I noticed something odd, all of the snow blowers that they normally keep in the store were completely sold out and they were completely out of stock.

They only have the large models that they keep outside. 

We have had several snows early already this season so it’s no surprise.

I went over to the clearance section like I normally do and I noticed they had some Toro 38261 oem rotor and hardware kits on clearance

These are the kits that come complete with 2 one paddles, all of the hardware lock nuts, bolts, etc. 

They had them on clearance for $17.01 ea. 

A great price, But I know how my Home Depot works. If they have something on the clearance rack and it doesn’t sell that week they mark it down again. 

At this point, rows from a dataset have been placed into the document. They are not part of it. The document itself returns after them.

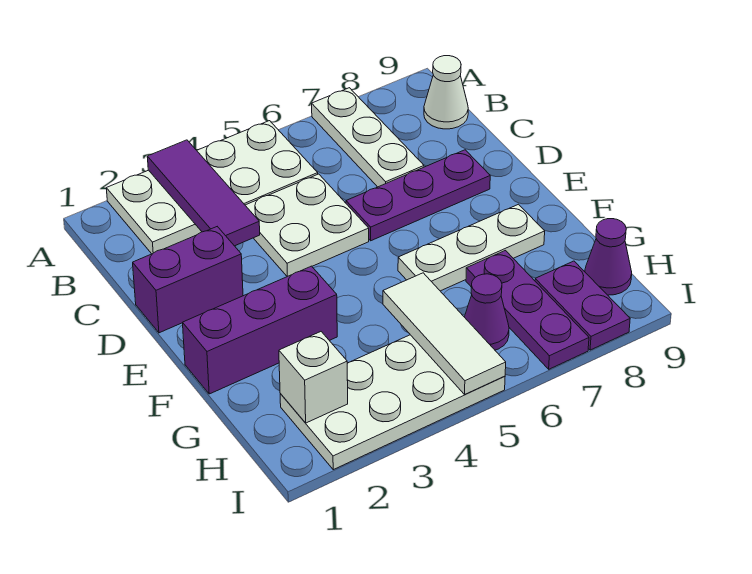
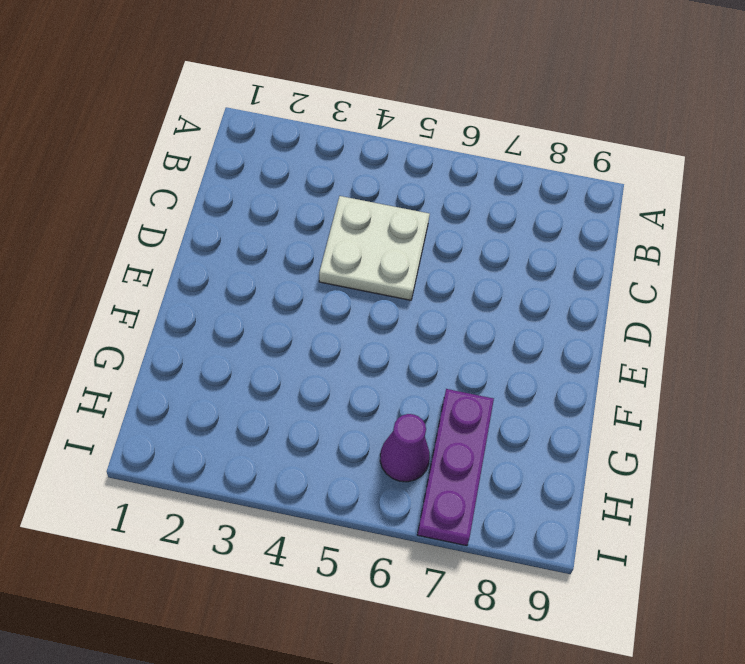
none -> white plate A2:B5 level 1
none -> white plate A7:C7 level 1
none -> white cone B9 level 1

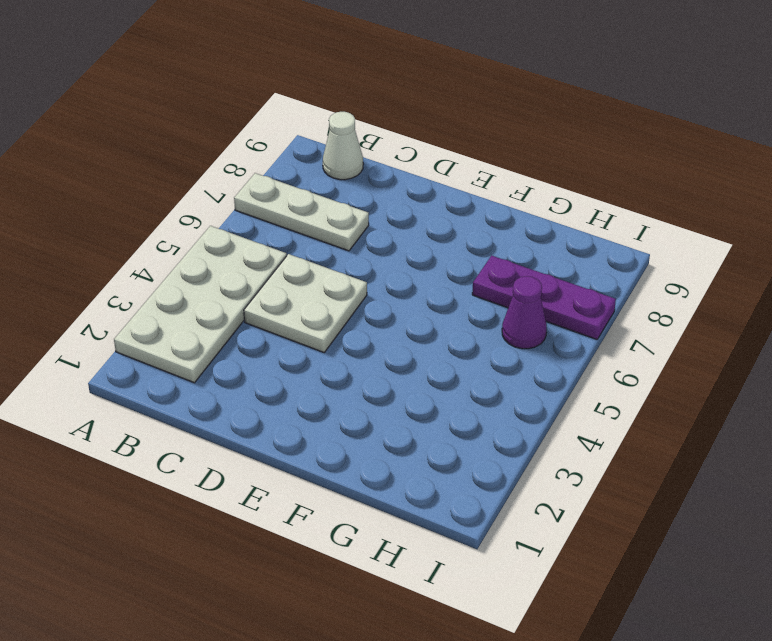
none -> purple brick D1:D2 level 1
none -> purple plate D6:D8 level 1
none -> purple brick F1:F3 level 1

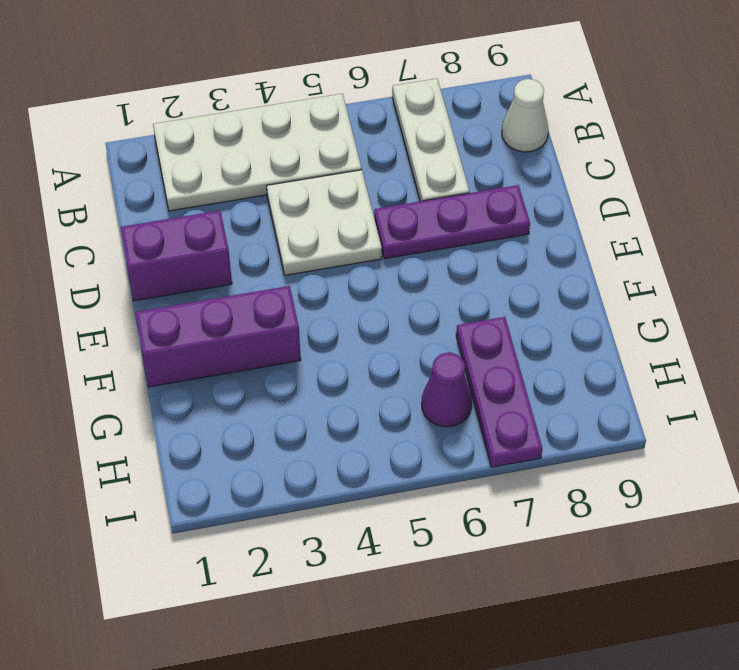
none -> white plate F6:F8 level 1
none -> white plate H2:I5 level 1
none -> purple plate H8:I8 level 1

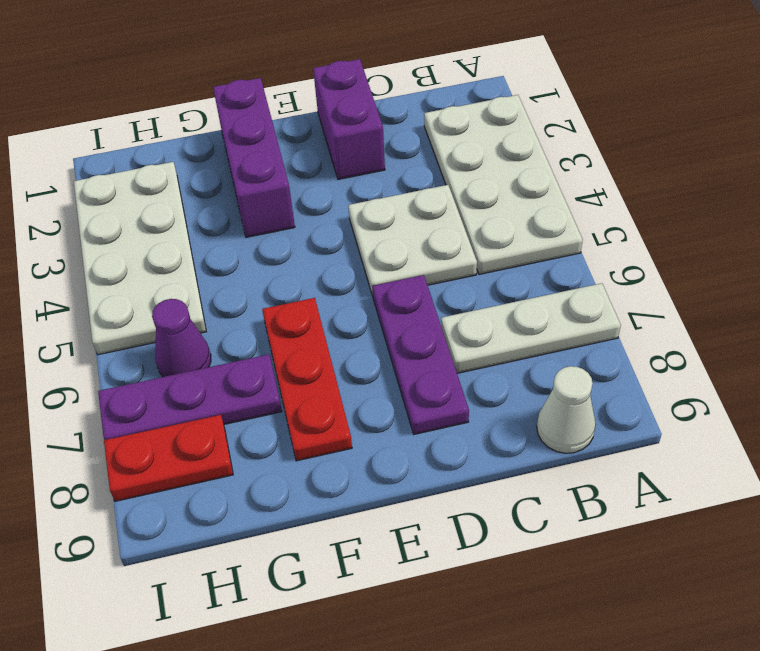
red plate F6:F8 level 1 -> white plate F6:F8 level 1
red plate H8:I8 level 1 -> purple plate H8:I8 level 1
none -> purple cone H9 level 1
none -> purple tile A3:C3 level 2
none -> white tile G5:I5 level 2

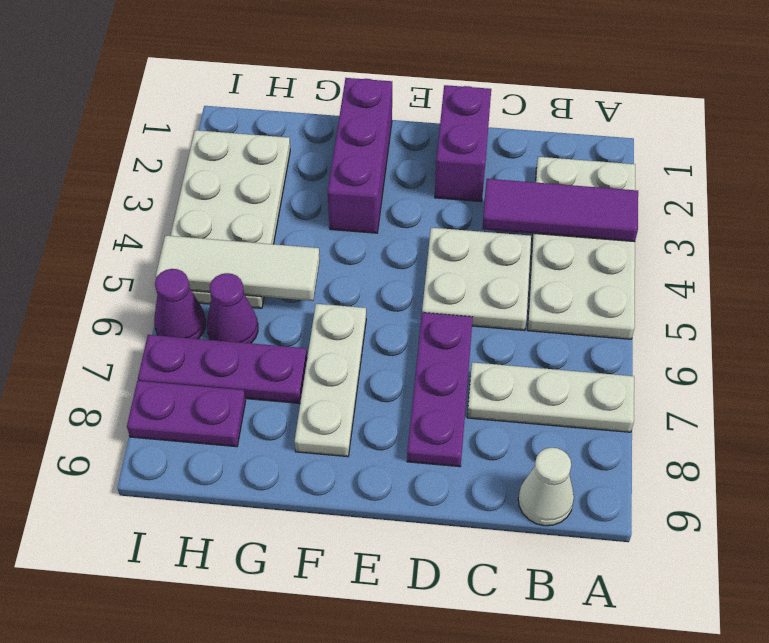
purple cone I6 level 1 -> purple cone H9 level 1
none -> white brick H2 level 2

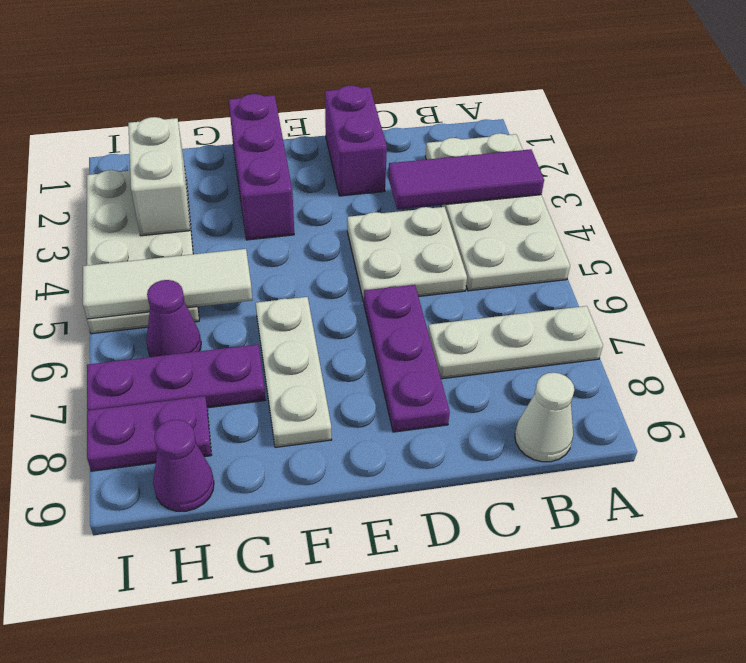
white brick H2:H3 level 2 -> white brick H2 level 2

I went to one of the associates that I recognized and I spoke to her and I asked her if she could knock them down to $12 each I would buy all 3 sets. She got out a piece of paper and wrote down the SKU number, and wrote $10 each. Told me to bring it to customer service and I was going to buy each set for $10 each, not the $12 that I had offered.

I recently sold my Toro qze 721 after owning it for three years. It’s still had the original paddles on it after three years and they were in good shape.

My new Toro QZE 821 has the same paddles.

If these last 3 years like the paddles on my 721, and I just purchased 3 sets today, I’ve got at least 12 years worth of paddles in stock, assuming my originals last 3 years.

I’m happy!


----------



## Dauntae (Nov 10, 2016)

You may have to keep this one for 12 years then LOL Even old toys new to me are new toys.


----------